## Problem to solve:
Which lines run from the line with "### Security Considerations" through the line with "### Common Issues" in the entries below? Print them exactly, both ends included, and nothing more.

*** Data shown ***

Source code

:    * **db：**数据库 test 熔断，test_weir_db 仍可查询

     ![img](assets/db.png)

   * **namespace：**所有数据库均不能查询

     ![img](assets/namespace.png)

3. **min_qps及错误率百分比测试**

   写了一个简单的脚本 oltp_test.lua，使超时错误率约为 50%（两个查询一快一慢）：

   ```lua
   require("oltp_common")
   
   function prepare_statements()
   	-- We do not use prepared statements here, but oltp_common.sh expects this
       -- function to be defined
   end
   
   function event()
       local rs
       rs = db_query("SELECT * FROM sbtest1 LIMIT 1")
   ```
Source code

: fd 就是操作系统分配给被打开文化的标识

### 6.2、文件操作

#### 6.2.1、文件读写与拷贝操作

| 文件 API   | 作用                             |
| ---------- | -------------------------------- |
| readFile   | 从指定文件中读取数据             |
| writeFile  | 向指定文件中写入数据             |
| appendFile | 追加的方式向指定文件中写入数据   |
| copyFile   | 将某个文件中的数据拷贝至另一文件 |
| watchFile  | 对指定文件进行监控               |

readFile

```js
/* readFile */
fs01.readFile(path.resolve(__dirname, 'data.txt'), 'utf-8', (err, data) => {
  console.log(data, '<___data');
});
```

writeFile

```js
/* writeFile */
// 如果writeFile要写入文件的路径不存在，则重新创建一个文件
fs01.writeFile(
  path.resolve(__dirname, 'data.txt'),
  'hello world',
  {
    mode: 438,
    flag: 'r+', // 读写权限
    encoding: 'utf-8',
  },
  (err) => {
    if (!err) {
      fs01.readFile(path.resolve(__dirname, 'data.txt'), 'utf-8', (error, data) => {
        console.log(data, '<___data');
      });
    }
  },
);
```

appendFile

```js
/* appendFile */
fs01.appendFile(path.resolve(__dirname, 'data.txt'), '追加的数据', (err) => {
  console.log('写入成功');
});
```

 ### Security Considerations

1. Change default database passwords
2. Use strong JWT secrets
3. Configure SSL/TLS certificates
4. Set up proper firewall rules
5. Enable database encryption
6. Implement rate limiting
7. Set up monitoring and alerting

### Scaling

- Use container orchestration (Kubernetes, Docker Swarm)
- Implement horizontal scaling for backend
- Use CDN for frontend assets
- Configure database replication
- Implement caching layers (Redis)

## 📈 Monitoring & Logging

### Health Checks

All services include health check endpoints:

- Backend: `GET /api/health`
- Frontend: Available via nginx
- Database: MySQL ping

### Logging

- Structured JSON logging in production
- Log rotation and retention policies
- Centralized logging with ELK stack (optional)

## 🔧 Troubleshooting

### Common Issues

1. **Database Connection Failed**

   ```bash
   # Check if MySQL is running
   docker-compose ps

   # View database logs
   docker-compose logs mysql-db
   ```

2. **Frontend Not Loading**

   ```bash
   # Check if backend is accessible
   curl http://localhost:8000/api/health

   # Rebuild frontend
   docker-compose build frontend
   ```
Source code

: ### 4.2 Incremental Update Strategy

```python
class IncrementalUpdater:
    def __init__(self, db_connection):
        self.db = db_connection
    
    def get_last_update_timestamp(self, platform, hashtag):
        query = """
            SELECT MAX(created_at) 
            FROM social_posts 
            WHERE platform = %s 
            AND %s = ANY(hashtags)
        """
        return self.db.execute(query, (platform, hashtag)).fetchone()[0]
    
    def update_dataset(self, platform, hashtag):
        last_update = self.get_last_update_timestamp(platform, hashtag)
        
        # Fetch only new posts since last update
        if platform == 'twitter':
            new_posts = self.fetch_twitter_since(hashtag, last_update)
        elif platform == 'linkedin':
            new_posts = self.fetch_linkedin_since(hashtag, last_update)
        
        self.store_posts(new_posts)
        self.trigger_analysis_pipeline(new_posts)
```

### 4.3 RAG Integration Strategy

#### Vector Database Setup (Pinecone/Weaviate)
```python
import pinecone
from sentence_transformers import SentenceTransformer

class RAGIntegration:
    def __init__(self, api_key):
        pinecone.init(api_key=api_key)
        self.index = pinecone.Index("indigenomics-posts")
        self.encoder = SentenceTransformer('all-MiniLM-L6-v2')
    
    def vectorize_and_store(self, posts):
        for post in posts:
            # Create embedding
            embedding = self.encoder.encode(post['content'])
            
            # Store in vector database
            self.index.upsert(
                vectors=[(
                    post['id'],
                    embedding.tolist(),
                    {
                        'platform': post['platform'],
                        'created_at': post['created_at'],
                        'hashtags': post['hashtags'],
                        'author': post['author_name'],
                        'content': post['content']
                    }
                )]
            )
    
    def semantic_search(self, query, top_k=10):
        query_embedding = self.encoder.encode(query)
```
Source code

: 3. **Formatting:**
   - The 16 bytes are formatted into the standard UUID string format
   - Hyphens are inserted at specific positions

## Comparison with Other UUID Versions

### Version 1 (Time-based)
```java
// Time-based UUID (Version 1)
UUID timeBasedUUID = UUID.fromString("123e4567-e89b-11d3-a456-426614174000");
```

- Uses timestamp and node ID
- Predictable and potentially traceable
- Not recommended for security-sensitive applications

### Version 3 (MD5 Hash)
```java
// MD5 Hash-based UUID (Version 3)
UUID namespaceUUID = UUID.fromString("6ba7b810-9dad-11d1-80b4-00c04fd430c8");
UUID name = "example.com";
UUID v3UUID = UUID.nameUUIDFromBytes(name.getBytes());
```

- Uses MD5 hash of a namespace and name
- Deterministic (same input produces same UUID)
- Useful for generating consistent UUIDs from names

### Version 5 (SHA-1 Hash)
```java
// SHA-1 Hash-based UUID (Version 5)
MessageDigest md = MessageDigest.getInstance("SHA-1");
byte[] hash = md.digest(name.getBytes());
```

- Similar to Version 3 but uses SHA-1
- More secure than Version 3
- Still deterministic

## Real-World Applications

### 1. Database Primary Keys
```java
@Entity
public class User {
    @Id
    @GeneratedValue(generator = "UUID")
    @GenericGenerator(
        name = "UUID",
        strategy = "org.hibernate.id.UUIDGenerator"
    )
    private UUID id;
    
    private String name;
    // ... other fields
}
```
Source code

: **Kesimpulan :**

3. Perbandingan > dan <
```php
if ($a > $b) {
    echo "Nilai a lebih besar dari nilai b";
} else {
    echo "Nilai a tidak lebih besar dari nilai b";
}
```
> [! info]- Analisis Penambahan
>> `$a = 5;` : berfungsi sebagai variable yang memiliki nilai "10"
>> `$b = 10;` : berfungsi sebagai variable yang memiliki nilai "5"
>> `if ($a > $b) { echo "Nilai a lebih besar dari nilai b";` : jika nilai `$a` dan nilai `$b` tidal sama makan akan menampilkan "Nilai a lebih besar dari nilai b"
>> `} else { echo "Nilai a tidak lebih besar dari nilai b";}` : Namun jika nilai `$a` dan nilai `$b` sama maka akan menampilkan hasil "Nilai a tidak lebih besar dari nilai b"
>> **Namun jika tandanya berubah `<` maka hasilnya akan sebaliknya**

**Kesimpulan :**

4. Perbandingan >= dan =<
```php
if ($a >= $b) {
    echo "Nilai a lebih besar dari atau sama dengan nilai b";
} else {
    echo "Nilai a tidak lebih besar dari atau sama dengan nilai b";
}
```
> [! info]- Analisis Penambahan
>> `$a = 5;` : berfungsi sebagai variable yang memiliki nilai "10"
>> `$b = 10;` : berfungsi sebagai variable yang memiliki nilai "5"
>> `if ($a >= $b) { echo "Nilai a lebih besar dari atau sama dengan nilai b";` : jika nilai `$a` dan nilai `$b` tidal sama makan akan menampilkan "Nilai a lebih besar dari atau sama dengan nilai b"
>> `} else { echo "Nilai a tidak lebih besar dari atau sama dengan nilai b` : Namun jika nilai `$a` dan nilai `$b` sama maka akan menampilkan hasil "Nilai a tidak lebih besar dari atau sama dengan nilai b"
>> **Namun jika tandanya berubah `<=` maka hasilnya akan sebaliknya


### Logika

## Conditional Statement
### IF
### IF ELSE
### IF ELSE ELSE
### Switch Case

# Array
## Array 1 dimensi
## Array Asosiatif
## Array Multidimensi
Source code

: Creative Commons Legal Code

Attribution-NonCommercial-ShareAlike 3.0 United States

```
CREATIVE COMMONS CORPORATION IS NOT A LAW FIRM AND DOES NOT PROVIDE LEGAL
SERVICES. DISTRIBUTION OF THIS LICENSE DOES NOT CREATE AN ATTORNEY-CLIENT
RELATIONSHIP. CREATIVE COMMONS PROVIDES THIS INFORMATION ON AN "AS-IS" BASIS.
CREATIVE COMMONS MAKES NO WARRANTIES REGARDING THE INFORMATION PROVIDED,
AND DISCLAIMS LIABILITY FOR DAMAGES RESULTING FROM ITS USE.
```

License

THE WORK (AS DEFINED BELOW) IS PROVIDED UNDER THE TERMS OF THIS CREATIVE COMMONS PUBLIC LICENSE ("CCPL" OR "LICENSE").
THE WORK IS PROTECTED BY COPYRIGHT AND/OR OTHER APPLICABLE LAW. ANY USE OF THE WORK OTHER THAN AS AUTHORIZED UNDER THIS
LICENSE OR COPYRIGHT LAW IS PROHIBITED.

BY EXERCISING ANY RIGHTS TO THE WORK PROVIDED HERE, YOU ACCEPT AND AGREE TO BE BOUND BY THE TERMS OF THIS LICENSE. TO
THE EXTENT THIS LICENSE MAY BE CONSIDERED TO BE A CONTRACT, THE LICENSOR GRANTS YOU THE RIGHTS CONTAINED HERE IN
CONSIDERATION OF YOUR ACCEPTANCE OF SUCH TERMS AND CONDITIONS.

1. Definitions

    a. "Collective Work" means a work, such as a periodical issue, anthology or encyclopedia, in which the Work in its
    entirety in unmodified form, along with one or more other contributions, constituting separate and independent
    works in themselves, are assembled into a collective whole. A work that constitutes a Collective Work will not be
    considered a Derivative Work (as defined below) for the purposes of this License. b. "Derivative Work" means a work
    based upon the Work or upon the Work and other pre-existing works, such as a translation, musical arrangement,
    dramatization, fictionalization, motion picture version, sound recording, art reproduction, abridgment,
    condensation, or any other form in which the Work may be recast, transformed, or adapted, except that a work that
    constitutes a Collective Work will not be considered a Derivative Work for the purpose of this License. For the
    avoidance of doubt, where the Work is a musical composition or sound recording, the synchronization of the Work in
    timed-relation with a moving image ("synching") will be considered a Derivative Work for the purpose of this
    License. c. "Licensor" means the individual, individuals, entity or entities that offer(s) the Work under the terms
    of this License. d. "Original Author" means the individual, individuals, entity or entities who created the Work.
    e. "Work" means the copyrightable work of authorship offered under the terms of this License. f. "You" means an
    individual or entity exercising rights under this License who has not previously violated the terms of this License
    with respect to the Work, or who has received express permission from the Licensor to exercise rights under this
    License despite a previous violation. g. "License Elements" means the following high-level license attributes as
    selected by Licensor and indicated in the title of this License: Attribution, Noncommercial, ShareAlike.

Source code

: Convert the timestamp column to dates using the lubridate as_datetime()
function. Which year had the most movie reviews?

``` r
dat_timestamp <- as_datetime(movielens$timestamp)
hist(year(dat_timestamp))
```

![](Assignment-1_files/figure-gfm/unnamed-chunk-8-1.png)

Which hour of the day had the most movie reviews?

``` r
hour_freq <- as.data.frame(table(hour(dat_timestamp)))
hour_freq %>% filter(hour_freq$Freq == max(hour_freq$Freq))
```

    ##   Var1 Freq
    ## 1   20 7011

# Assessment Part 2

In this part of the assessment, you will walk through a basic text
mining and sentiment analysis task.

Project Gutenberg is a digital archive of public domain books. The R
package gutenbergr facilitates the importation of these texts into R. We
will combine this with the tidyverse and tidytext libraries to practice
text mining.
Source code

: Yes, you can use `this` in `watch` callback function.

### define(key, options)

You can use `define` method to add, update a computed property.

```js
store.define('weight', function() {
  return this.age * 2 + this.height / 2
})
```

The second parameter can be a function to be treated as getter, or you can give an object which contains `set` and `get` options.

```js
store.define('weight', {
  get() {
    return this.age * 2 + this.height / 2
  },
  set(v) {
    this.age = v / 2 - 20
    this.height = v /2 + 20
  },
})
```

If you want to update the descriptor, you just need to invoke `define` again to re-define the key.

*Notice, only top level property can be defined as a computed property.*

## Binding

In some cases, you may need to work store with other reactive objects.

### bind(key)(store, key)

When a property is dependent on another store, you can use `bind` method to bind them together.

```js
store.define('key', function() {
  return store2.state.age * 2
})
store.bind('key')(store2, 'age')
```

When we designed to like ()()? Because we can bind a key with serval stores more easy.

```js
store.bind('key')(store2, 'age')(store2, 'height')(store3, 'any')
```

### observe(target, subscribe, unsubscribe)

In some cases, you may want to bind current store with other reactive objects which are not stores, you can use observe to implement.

*** End of Data shown ***

## Response:
 ### Security Considerations

1. Change default database passwords
2. Use strong JWT secrets
3. Configure SSL/TLS certificates
4. Set up proper firewall rules
5. Enable database encryption
6. Implement rate limiting
7. Set up monitoring and alerting

### Scaling

- Use container orchestration (Kubernetes, Docker Swarm)
- Implement horizontal scaling for backend
- Use CDN for frontend assets
- Configure database replication
- Implement caching layers (Redis)

## 📈 Monitoring & Logging

### Health Checks

All services include health check endpoints:

- Backend: `GET /api/health`
- Frontend: Available via nginx
- Database: MySQL ping

### Logging

- Structured JSON logging in production
- Log rotation and retention policies
- Centralized logging with ELK stack (optional)

## 🔧 Troubleshooting

### Common Issues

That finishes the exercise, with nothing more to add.